Bot pilot brought our shuttle around to the other open hangar on the map. It was the one on the east side, not too far from our original position, similar to the one the B-E shuttle was in but about half the size with only two landing platforms. I met the humans and ART-drone at the hatch.

Then AdaCol2 directed me through a sequence of passages and another hatchway into a corridor. All three humans took video as we walked, with ART-drone drifting along as rearguard. The lights and life support were on through this whole section, lighting up the large corridors. The humans had folded their hoods and helmets back, so I did it, too. (The most important part of pretending to be a human is not standing out from other humans.) They all looked sweaty and tired.

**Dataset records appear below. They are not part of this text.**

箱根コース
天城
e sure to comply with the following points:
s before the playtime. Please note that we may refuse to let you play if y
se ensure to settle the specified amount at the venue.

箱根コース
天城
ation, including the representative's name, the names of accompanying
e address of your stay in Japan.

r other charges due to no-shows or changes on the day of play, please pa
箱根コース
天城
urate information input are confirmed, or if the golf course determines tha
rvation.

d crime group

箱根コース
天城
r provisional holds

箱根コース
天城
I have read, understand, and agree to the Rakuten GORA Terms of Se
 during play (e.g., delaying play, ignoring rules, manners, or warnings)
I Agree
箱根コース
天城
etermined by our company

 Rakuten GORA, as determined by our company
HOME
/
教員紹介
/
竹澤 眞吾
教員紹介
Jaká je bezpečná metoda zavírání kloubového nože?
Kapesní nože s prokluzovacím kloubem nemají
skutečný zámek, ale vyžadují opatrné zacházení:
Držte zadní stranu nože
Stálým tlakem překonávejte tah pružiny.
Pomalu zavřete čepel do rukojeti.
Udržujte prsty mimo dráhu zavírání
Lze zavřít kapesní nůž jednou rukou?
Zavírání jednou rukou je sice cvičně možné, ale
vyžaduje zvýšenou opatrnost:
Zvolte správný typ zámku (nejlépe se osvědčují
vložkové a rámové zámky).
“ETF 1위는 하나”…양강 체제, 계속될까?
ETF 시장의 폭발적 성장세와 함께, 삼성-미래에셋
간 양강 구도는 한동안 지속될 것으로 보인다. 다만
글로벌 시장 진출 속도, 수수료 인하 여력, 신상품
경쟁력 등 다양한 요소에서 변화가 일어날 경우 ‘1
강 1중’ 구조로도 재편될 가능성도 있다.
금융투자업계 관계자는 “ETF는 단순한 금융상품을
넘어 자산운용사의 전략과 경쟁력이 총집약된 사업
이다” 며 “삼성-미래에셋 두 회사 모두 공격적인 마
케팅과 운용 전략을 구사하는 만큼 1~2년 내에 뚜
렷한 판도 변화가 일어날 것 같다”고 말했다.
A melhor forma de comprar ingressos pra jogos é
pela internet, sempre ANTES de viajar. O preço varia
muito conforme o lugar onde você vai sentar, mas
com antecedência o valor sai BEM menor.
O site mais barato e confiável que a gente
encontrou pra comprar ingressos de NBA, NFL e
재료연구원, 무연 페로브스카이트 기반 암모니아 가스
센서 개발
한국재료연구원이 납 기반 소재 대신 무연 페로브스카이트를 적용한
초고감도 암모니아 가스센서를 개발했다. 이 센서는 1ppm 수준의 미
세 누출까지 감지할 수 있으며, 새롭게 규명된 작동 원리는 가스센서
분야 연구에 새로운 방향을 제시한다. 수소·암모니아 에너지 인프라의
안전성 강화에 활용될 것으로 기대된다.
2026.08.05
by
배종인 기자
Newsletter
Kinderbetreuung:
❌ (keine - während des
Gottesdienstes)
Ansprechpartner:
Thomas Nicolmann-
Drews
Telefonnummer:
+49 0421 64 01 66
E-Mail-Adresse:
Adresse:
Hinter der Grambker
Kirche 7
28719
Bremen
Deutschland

There was some decoration here, mainly painting on the corridor walls. There were little signs of habitation, like a box mounted beside a doorway and filled with extra air filters for the old-style enviro suits the colonists used. Weirdly, it felt far less safe than the dark creepy corridors because it was obviously a place that a human could wander into at any moment. I wasn’t sure how much AdaCol2 had told its human operators about me and I was hesitant to ask, in case it took that as a sign that I wanted it to tell them about me. Which I really didn’t. Not that I thought we could keep me a secret, but the less interaction I had with the colonists, the better.

(“I don’t know what’s wrong with me,” I had told Mensah.

“I think you might know,” she had said. “You just don’t want to talk about it.”)

As we walked, Iris said on the team feed, Trinh and the other leaders have refused requests to let the B-E reps speak to the whole colony, so far. That’s a small mercy.

I had told our humans that once they were inside the installation, not to say anything aloud they didn’t want B-E to know about. If there was a SecUnit here, there could be drones, and with the scanning issues I couldn’t count on detecting them and/or deploying countermeasures.

Ratthi glanced at Iris. You think B-E will make some sort of … employment pitch to this group? Ask them if they want to sign themselves over into slavery?

Tarik answered, They dress it up nicer than that, but yes, they could try. They have an isolated group here that might be vulnerable to manipulation.

Iris said, From talking to Trinh, this group seems independent and not easily convinced about anything. I think the chance they would fall for something like that is low. She rubbed her brow, wincing a little. I don’t even know if it’s in their best interests to try to get them to leave with the others. If we can lock down the colony’s charter to the colonists, then they’ll have the option to stay here. They could change their minds later, or not, but at least that way it would be up to them.

Especially if the University makes the deal to put a research group in the drop box station, Ratthi said thoughtfully. They could come and go as they pleased, as long as everyone avoids the contamination.

That was one option ART’s crew had been discussing: using the drop box station not only as access for the colonists to board orbiting ships and receive cargo, but to get the University to use it as a place for a lab to study the alien contamination site. The colonists would have to agree to it, which, good luck with that, but it would be a source of income for their colony. If the planet didn’t fail its alien contamination assessment, if the University won the legal case on the colonists’ behalf, if B-E didn’t just kidnap them all anyway. It was all up in the air still.